В музее в Нанте висит "Казнь д'Эльбе" Ле Бланта. Три трупа на песке, один из них наполовину лежит в кресле, как будто спит. Расстрельный взвод уходит, безбрежный пляж, далекая нить моря, три вертикальные полоски-мачты корабля. Слышен ветер.



Видел я и расстрелянное кресло д'Эльбе. Пули вырвали в обшивке глубокие раны. Сейчас оно стоит на красивом ковре с вышитыми бурбонскими лилиями, которые нежно оплакивают воина. Песок, на котором он стоял 9 января 1794 года, не был милостив ни к креслу, ни к д'Эльбе. Песок не знает жалости, он никому не сочувствует, никого не осуждает. Природа полностью безразлична к человеку. Только после смерти она поглощает его в свое лоно. Креслам и стульям не позволено и этого – потому им необходимо давать сатисфакцию пером. Мне же близки расстрелянные стулья и кресла. Метафизика деревянных частей и обивки. Только лишь темы, которые переживаются с маниакальной страстью, достойны того, чтобы их продать; все остальное, это трава, которой не поможет даже целофановая упаковка.

День катился к вечеру, и пляж пустел. Какой-то мужчина грубо обзывал женщину, ругал ее, потом ушел и, проходя мимо песочного замка, который строили их дети, мальчик и девочка, пнул его с размаху. Женщина, молодая и довольно красива, стояла, словно ее превратили в камень. Много времени прошло, пока она не очнулась, медленно подошла к песчаным развалинам, присела, подняла лопатку и начала восстанавливать. Строение росло молниеносно, вот снова появились высокие башни, окошки, защитные стены… Наконец встала, отряхнула ладони о юбку. У ее ног высилась гора, гладкий конус, словно на рисунках Шанцера, а на ней стоял замок – какой-то странный, бесформенный, с террасами, сложными соединениями и тоннелями, родом из сказки о средневековой принцессе, ждущей в окне почитателей. И вдруг, когда уже мне показалось, будто все хорошо, женщина согнулась в рыданиях, она не смогла сдержать движения тела, и замок снова рухнул. Уходил я беспомощно, видя слезы, что стекали у нее по щекам, которые напомнили мне несколько предложений из Сент-Экзюпери, наиболее прекрасных во всем его писательском наследии: "Приходит день, когда в девушке нарождается женщина. И она мечтает наконец поставить кому-нибудь пятерку. Эта петерка лежит у нее на сердце. И как раз тогда появляется какой-нибудь глупец. Впервые внимательные глаза обманывают и украшают пришельца красивыми перышками. Если же пришелец говорит стихами, девушка принимает его за поэта… И отдает свое сердце – дикий сад тому, кто любит только лишь пристриженные парки. И тогда этот глупец берет принцессу в плен".

Показанные данные:
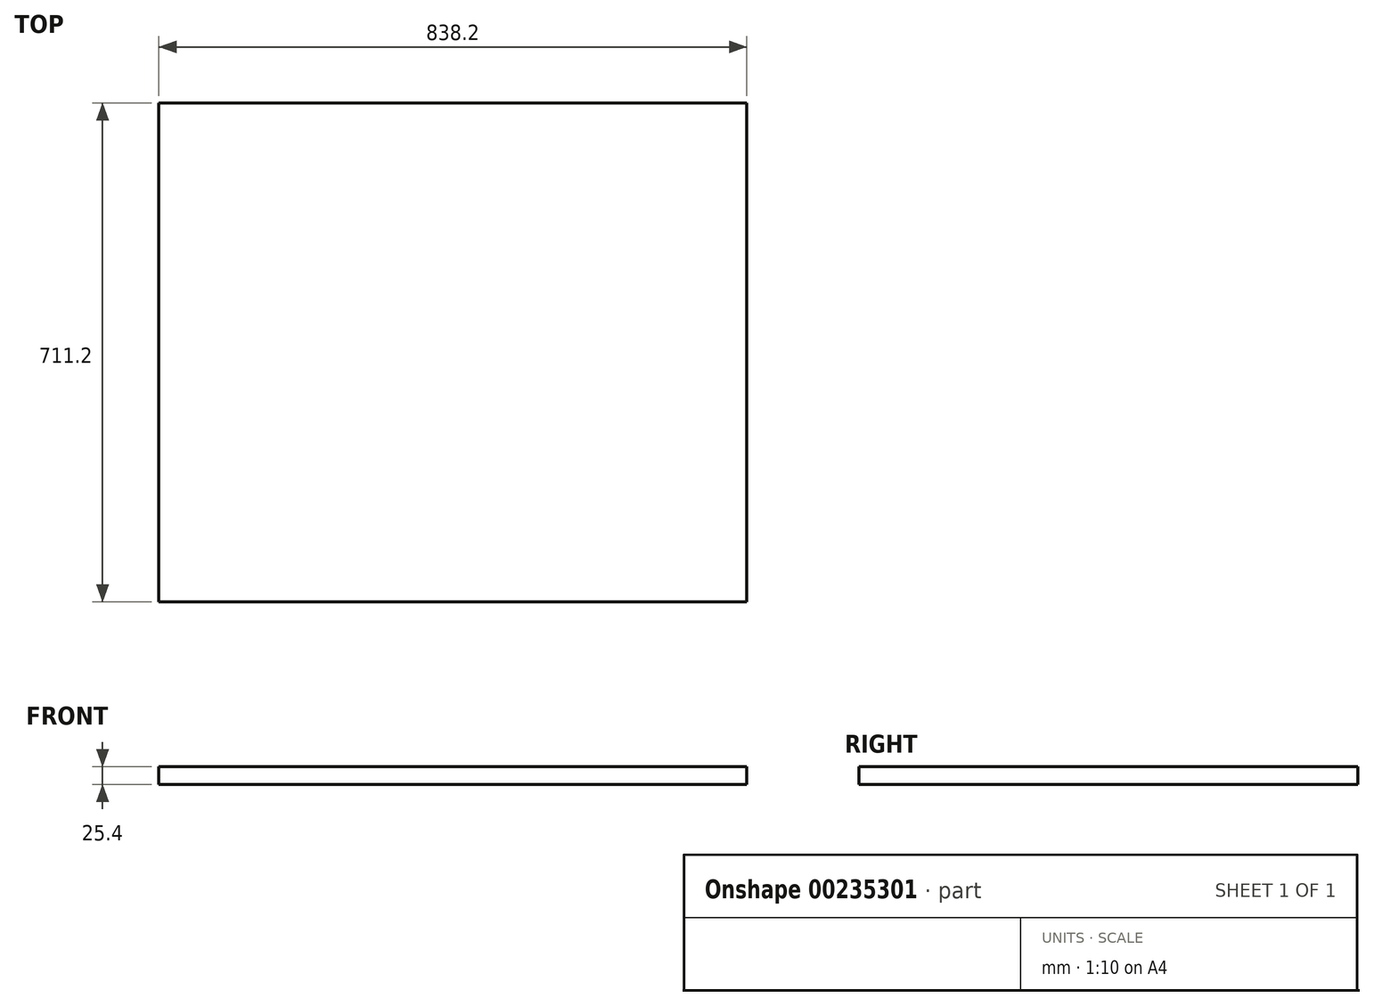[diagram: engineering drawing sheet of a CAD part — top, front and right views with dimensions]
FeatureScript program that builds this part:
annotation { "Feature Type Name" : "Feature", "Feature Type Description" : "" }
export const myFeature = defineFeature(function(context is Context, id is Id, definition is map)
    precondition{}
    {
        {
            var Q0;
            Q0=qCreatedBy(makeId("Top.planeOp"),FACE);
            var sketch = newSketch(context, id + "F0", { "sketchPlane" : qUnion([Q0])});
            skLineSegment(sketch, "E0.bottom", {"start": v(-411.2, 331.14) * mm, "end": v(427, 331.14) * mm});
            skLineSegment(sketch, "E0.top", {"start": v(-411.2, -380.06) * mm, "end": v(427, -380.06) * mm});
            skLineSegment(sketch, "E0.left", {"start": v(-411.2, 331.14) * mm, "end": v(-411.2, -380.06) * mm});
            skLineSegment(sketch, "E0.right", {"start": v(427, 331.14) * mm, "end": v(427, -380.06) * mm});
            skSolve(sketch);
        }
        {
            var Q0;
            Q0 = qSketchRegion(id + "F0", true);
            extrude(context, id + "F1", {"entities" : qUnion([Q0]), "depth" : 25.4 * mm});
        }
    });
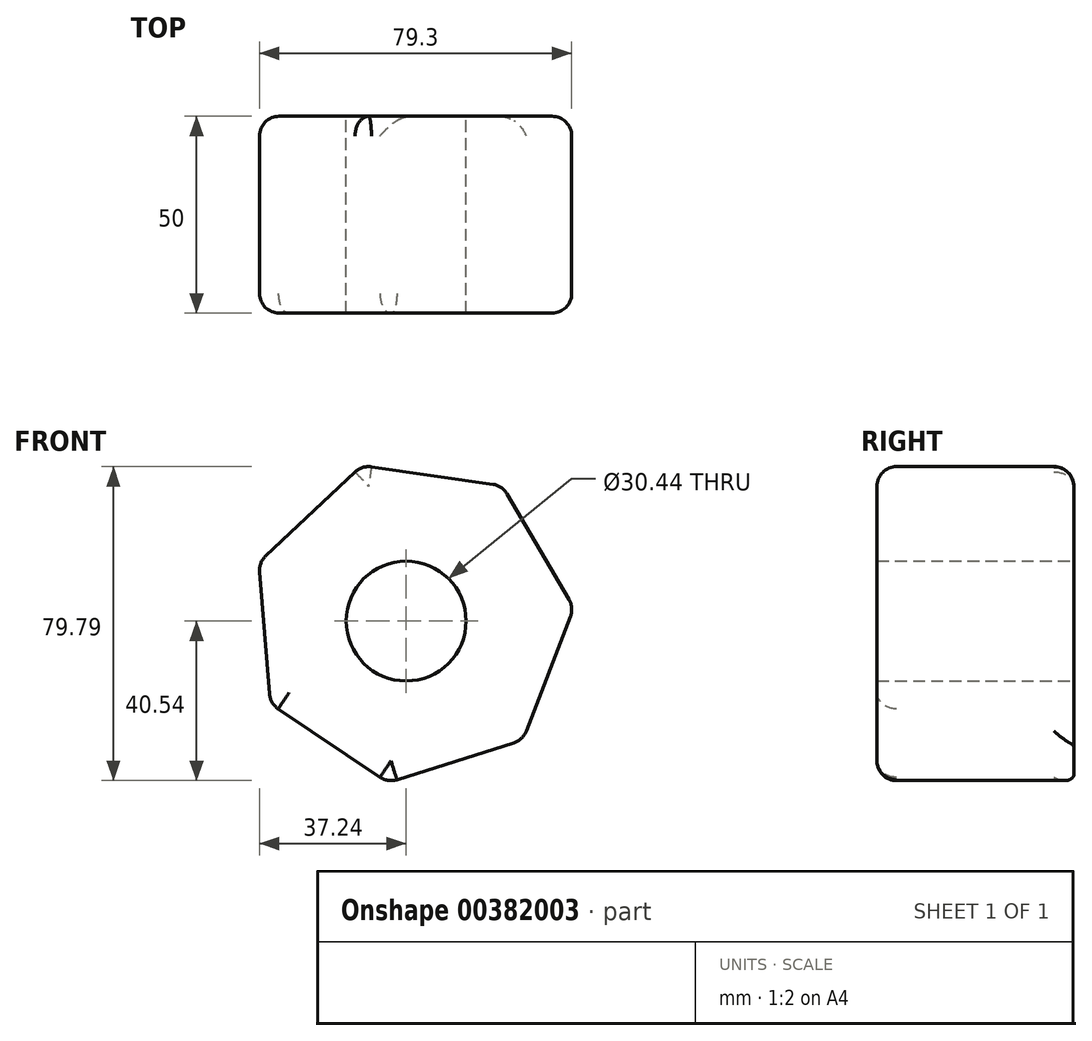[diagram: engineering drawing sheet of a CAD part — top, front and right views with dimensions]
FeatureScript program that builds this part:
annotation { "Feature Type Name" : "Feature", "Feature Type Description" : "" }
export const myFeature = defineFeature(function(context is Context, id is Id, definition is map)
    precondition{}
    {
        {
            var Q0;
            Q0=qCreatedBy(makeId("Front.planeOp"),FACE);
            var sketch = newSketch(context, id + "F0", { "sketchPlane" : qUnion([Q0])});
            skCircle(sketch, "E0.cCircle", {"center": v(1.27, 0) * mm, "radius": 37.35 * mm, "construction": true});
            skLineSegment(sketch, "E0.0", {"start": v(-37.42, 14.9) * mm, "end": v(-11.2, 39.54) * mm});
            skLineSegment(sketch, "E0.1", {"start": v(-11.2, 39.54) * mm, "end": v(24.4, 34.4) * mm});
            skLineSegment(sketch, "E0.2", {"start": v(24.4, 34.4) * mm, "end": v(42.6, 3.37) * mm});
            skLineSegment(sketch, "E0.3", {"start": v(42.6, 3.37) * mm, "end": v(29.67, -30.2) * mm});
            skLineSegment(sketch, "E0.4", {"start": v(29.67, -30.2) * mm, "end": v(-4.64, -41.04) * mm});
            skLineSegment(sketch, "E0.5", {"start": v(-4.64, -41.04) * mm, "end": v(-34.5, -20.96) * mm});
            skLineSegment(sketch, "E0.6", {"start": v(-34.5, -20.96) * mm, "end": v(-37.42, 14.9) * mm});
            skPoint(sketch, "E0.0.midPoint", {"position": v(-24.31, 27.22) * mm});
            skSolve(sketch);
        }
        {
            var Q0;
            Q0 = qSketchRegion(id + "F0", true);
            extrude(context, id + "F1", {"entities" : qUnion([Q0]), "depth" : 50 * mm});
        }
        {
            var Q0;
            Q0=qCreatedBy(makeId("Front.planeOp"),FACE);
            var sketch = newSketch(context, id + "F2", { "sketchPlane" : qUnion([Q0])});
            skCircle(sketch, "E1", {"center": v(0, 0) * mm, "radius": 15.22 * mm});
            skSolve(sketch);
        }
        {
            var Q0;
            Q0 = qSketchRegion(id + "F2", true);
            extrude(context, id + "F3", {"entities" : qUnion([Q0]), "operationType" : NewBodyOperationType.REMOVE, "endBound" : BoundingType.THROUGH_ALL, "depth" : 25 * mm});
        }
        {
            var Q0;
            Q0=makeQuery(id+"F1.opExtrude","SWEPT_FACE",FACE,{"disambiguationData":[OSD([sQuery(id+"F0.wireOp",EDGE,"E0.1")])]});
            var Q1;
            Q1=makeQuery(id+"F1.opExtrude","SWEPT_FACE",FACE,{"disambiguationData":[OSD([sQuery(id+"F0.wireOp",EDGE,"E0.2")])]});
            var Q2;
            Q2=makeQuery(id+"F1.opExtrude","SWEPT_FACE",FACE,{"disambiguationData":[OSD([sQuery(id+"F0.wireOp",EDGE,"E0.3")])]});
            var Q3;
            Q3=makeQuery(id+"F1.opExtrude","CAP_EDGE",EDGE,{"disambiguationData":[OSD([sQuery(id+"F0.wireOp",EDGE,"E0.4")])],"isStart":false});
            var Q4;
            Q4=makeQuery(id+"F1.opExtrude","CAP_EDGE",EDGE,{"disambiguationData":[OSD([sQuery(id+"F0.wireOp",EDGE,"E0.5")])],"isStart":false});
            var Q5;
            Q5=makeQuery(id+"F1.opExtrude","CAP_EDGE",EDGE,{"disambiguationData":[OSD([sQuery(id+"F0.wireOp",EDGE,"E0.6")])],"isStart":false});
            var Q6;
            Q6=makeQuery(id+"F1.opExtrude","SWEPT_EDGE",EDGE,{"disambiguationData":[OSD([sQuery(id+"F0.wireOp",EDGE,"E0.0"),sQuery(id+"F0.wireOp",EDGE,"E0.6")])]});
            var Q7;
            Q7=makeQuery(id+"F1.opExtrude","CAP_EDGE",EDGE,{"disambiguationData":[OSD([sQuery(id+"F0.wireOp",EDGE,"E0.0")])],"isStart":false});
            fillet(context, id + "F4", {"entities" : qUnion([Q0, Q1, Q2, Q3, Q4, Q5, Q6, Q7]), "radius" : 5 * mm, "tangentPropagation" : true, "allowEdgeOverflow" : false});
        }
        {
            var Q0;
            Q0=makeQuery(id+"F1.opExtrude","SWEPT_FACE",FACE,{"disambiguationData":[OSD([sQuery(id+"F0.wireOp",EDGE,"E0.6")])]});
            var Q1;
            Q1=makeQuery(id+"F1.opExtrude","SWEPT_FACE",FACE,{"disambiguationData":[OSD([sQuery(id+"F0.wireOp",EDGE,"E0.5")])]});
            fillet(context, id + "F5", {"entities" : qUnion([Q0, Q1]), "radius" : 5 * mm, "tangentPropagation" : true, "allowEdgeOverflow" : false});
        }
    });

Список заданий:
1. Согласуются ли с текстом о кресле д'Эльбе следующие утверждения: (a) на картине Ле Бланта изображены три трупа на песке; (b) кресло д'Эльбе сейчас стоит на ковре с вышитыми бурбонскими лилиями; (c) уходя, мужчина помог детям достроить песочный замок? На каждое ответьте «да» или «нет» и приведите точные слова текста, которые это решают.
2. Подхватите текст о кресле д'Эльбе и напишите, что могло бы следовать за его последним предложением.

Список ответов:
1.
(a) Да: «Три трупа на песке».
(b) Да: «Сейчас оно стоит на красивом ковре с вышитыми бурбонскими лилиями».
(c) Нет: «проходя мимо песочного замка, который строили их дети, мальчик и девочка, пнул его с размаху».

2.
Какая здесь связь с расстрелянным креслом д'Эльбе? А никакой. Обе эти вещи связаны исключительно со мной и с моим пребыванием в Нуармотье. И, возможно, еще с тем, что древние не без причины польтзовались песком, чтобы отмерять время.


  




ТОГО, ОЖИДАЮЩИЙ ПЕЧАЛЬ В ЛА РОШЕЛИ


"Эту сторону правды, сынок, ты можешь и не видеть

Король своих синих глаз в ослепительной стране

Молодости

И правда такова, что нет исполнения деяниям

Под крышей бессмысленных небес…


Фрагмент "Этой стороны правды" Дилана Томаса


Из Нуармотье я перебрался на остров Ре, а уже оттуда - в Ла Рошель. Здесь ко мне вернулось лицо Ла Перуза[73]. Я видел его в Париже и запомнил.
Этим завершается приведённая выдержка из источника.